DATASET ENTRIES Block Start
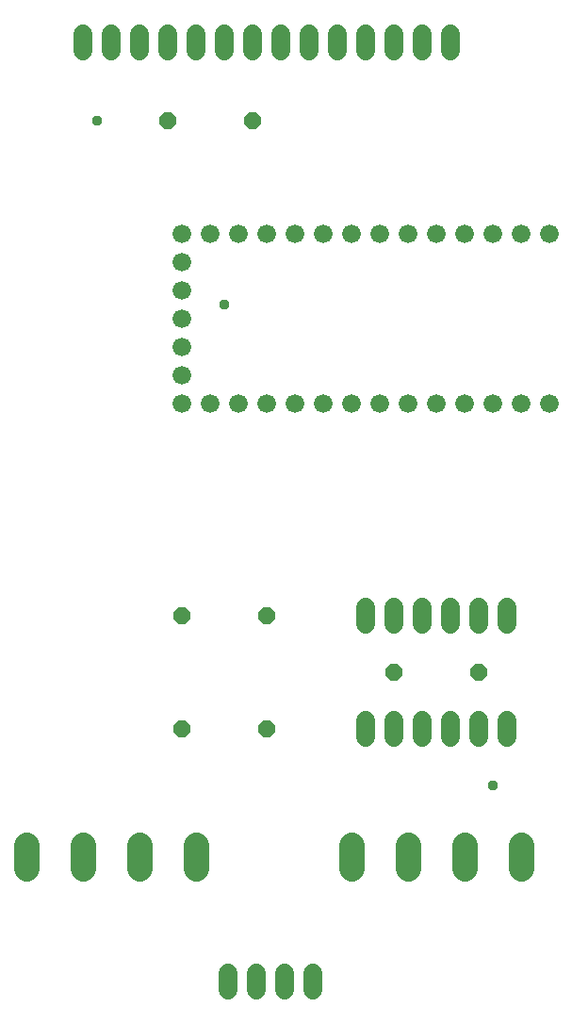
<source format=gbr>
G04 EAGLE Gerber RS-274X export*
G75*
%MOMM*%
%FSLAX34Y34*%
%LPD*%
%INSoldermask Top*%
%IPPOS*%
%AMOC8*
5,1,8,0,0,1.08239X$1,22.5*%
G01*
%ADD10C,1.727200*%
%ADD11P,1.649562X8X22.500000*%
%ADD12P,1.649562X8X202.500000*%
%ADD13C,2.298700*%
%ADD14C,1.676400*%
%ADD15C,0.959600*%


D10*
X495300Y261620D02*
X495300Y246380D01*
X469900Y246380D02*
X469900Y261620D01*
X444500Y261620D02*
X444500Y246380D01*
X419100Y246380D02*
X419100Y261620D01*
X393700Y261620D02*
X393700Y246380D01*
X368300Y246380D02*
X368300Y261620D01*
X495300Y347980D02*
X495300Y363220D01*
X469900Y363220D02*
X469900Y347980D01*
X444500Y347980D02*
X444500Y363220D01*
X419100Y363220D02*
X419100Y347980D01*
X393700Y347980D02*
X393700Y363220D01*
X368300Y363220D02*
X368300Y347980D01*
D11*
X190500Y800100D03*
X266700Y800100D03*
D12*
X279400Y254000D03*
X203200Y254000D03*
X279400Y355600D03*
X203200Y355600D03*
D11*
X393700Y304800D03*
X469900Y304800D03*
D10*
X114300Y863092D02*
X114300Y878332D01*
X139700Y878332D02*
X139700Y863092D01*
X165100Y863092D02*
X165100Y878332D01*
X190500Y878332D02*
X190500Y863092D01*
X215900Y863092D02*
X215900Y878332D01*
X241300Y878332D02*
X241300Y863092D01*
X266700Y863092D02*
X266700Y878332D01*
X292100Y878332D02*
X292100Y863092D01*
X317500Y863092D02*
X317500Y878332D01*
X342900Y878332D02*
X342900Y863092D01*
X368300Y863092D02*
X368300Y878332D01*
X393700Y878332D02*
X393700Y863092D01*
X419100Y863092D02*
X419100Y878332D01*
X444500Y878332D02*
X444500Y863092D01*
D13*
X63500Y150178D02*
X63500Y129223D01*
X114300Y129223D02*
X114300Y150178D01*
X165100Y150178D02*
X165100Y129223D01*
X215900Y129223D02*
X215900Y150178D01*
X355600Y150178D02*
X355600Y129223D01*
X406400Y129223D02*
X406400Y150178D01*
X457200Y150178D02*
X457200Y129223D01*
X508000Y129223D02*
X508000Y150178D01*
D10*
X320548Y35052D02*
X320548Y19812D01*
X295148Y19812D02*
X295148Y35052D01*
X269748Y35052D02*
X269748Y19812D01*
X244348Y19812D02*
X244348Y35052D01*
D14*
X482600Y698500D03*
X457200Y698500D03*
X431800Y698500D03*
X406400Y698500D03*
X381000Y698500D03*
X355600Y698500D03*
X330200Y698500D03*
X304800Y698500D03*
X279400Y698500D03*
X254000Y698500D03*
X228600Y698500D03*
X203200Y698500D03*
X203200Y546100D03*
X228600Y546100D03*
X254000Y546100D03*
X279400Y546100D03*
X304800Y546100D03*
X330200Y546100D03*
X355600Y546100D03*
X381000Y546100D03*
X406400Y546100D03*
X431800Y546100D03*
X457200Y546100D03*
X508000Y698500D03*
X482600Y546100D03*
X533400Y698500D03*
X533400Y546100D03*
X508000Y546100D03*
X203200Y571500D03*
X203200Y596900D03*
X203200Y622300D03*
X203200Y647700D03*
X203200Y673100D03*
D15*
X127000Y800100D03*
X241300Y635000D03*
X482600Y203200D03*
M02*

</source>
DATASET ENTRIES Block End
WHAT YOU HAVE TO DO: Above are the records; from them, give again exactly the lines from the one containing "X241300Y863092D01*" to the one containing "X165100Y150178D02*", both lines included, and nothing more.

RESPONSE TO THE EXERCISE:
X241300Y863092D01*
X266700Y863092D02*
X266700Y878332D01*
X292100Y878332D02*
X292100Y863092D01*
X317500Y863092D02*
X317500Y878332D01*
X342900Y878332D02*
X342900Y863092D01*
X368300Y863092D02*
X368300Y878332D01*
X393700Y878332D02*
X393700Y863092D01*
X419100Y863092D02*
X419100Y878332D01*
X444500Y878332D02*
X444500Y863092D01*
D13*
X63500Y150178D02*
X63500Y129223D01*
X114300Y129223D02*
X114300Y150178D01*
X165100Y150178D02*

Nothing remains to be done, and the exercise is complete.